[[ READING PASSAGE, beginning ]]

The rest of the conversation needs no explanation, as any mom or dad on a similar journey can fill in their own version of an ending to the phone call.

And so I hung up. I walked for a second, sad that we continue a vicious cycle. I did not tell my son about the phone call because in the grand scheme of our journey, this was not a big deal, I guess, or was it? I don’t know anymore. I’m desensitized and so unless it’s really bad, so I am mostly non-receptive these days to redundant news. Layers build and I melt. They rebuild again. I melt again. It’s a cycle. Choosing a photo filter to view my life through each day becomes my motto. Clear? Blurry? Process? Transfer? Fade? Or None?

People often tell my husband and I that we are strong. They tell our sons they are strong—both sons—the one carrying the direct load and the one carrying the indirect load. We are not stronger than anyone else in this world. We soldier through life as anyone does ready for battle to take care of their family and loved ones. We do rejoice as often as we hurt. We become numb to bad news, but never numb to the care and love from those who surround us.

[[ READING PASSAGE, end ]]
[[ EXCERPTED DATA, beginning ]]

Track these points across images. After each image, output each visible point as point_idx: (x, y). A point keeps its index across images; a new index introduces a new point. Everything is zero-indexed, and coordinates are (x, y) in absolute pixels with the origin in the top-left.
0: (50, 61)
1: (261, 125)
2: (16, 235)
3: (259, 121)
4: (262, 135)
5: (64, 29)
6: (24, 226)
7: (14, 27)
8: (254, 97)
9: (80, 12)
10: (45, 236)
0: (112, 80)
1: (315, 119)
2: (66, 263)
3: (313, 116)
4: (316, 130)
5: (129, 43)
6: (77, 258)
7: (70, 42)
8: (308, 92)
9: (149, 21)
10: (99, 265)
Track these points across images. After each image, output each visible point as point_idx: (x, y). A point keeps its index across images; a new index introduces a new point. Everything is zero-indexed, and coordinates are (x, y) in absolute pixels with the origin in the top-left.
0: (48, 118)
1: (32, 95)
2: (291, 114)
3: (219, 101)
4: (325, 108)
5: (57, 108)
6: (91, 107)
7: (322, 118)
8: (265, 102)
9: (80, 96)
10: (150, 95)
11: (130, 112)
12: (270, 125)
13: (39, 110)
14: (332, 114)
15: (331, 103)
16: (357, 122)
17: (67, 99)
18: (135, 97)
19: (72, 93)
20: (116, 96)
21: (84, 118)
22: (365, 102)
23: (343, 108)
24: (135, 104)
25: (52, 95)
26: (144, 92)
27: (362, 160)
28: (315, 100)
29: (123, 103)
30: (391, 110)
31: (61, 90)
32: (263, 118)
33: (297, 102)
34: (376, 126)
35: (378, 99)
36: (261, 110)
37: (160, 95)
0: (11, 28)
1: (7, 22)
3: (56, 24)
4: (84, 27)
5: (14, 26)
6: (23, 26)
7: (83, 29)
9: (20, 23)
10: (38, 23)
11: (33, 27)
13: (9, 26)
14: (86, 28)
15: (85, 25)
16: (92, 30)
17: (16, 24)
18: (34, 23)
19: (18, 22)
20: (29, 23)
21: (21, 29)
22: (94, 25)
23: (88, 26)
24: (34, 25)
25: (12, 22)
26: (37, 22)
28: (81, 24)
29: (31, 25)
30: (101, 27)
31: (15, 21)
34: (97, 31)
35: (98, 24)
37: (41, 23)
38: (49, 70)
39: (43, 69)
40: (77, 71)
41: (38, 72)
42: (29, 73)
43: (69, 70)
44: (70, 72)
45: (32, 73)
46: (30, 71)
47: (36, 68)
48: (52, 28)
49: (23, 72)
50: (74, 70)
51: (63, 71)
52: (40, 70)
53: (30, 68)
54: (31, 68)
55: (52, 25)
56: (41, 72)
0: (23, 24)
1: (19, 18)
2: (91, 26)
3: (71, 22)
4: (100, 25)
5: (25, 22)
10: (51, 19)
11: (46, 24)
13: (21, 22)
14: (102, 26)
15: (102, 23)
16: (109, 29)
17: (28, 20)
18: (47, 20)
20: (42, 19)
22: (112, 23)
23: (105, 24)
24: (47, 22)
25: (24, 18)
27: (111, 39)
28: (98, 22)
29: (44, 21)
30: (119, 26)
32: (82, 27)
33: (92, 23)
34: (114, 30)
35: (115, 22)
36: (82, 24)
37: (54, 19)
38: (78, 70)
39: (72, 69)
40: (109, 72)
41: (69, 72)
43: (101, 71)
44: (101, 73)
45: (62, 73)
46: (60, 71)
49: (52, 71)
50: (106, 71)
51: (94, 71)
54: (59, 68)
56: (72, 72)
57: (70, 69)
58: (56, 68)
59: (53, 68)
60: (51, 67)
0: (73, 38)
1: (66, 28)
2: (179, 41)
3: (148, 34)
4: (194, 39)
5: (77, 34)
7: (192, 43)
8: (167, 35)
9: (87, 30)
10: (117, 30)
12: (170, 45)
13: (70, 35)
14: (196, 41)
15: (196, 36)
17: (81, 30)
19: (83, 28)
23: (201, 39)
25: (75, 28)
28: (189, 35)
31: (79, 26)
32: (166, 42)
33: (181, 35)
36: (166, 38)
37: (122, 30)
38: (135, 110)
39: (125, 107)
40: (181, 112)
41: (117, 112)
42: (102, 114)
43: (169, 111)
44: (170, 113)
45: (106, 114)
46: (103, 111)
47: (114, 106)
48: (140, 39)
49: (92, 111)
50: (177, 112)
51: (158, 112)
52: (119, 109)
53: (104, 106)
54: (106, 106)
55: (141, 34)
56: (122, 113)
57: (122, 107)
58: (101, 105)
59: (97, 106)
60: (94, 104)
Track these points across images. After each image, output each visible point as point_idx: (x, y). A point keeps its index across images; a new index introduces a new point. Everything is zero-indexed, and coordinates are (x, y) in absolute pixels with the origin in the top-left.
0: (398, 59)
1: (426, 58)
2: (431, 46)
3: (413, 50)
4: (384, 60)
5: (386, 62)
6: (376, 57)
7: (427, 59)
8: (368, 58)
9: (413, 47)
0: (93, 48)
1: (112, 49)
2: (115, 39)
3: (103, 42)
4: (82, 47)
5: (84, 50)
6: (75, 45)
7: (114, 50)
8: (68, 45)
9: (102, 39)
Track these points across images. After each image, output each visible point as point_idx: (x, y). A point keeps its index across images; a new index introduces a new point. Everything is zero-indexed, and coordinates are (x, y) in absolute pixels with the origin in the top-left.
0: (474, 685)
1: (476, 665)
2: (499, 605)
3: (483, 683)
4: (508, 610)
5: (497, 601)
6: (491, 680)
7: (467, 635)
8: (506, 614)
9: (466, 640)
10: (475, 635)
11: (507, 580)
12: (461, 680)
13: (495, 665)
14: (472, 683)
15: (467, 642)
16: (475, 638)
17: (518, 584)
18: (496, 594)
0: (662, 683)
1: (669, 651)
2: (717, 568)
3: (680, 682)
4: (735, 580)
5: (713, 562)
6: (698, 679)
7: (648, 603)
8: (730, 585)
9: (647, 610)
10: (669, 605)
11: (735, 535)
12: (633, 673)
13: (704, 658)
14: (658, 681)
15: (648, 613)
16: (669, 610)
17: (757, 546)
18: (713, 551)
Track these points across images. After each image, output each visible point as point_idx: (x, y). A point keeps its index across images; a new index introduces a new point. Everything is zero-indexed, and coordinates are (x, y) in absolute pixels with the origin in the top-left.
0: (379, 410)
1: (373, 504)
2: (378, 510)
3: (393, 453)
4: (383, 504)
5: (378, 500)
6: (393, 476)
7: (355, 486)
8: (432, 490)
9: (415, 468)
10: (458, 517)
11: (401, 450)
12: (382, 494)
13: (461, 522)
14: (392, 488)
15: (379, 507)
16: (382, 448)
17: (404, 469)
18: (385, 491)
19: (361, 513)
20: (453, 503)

[[ EXCERPTED DATA, end ]]

■ TASK SET:
[1] From the family essay above, extract the part that opens with the words containing "And so I hung" and closes with "Fade? Or None?", copying it word for word.
[2] Continue the family essay from the point where it stops.

■ ANSWERS TO EACH TASK:
[1]
And so I hung up. I walked for a second, sad that we continue a vicious cycle. I did not tell my son about the phone call because in the grand scheme of our journey, this was not a big deal, I guess, or was it? I don’t know anymore. I’m desensitized and so unless it’s really bad, so I am mostly non-receptive these days to redundant news. Layers build and I melt. They rebuild again. I melt again. It’s a cycle. Choosing a photo filter to view my life through each day becomes my motto. Clear? Blurry? Process? Transfer? Fade? Or None?

[2]
Six weeks have passed since I initially wrote the beginning of this blog. I remember that phone call well, because at the sunset of that North Florida day, it did end up being a big deal.

In the end though, the day was perfect in my son’s memory. We dealt with the news accordingly. What my son remembers is a perfect day with his friends exploring Florida history, Herb’s kindness, running around, having a picnic, climbing trees and being a child. There are times when I can’t protect my son from his suffering, but this one day, I could.

Because his day was filled with childhood perfection, my day is now remembered as perfection, too. Perhaps it’s time not to live for finding a perfect day, but for finding the perfect in each day.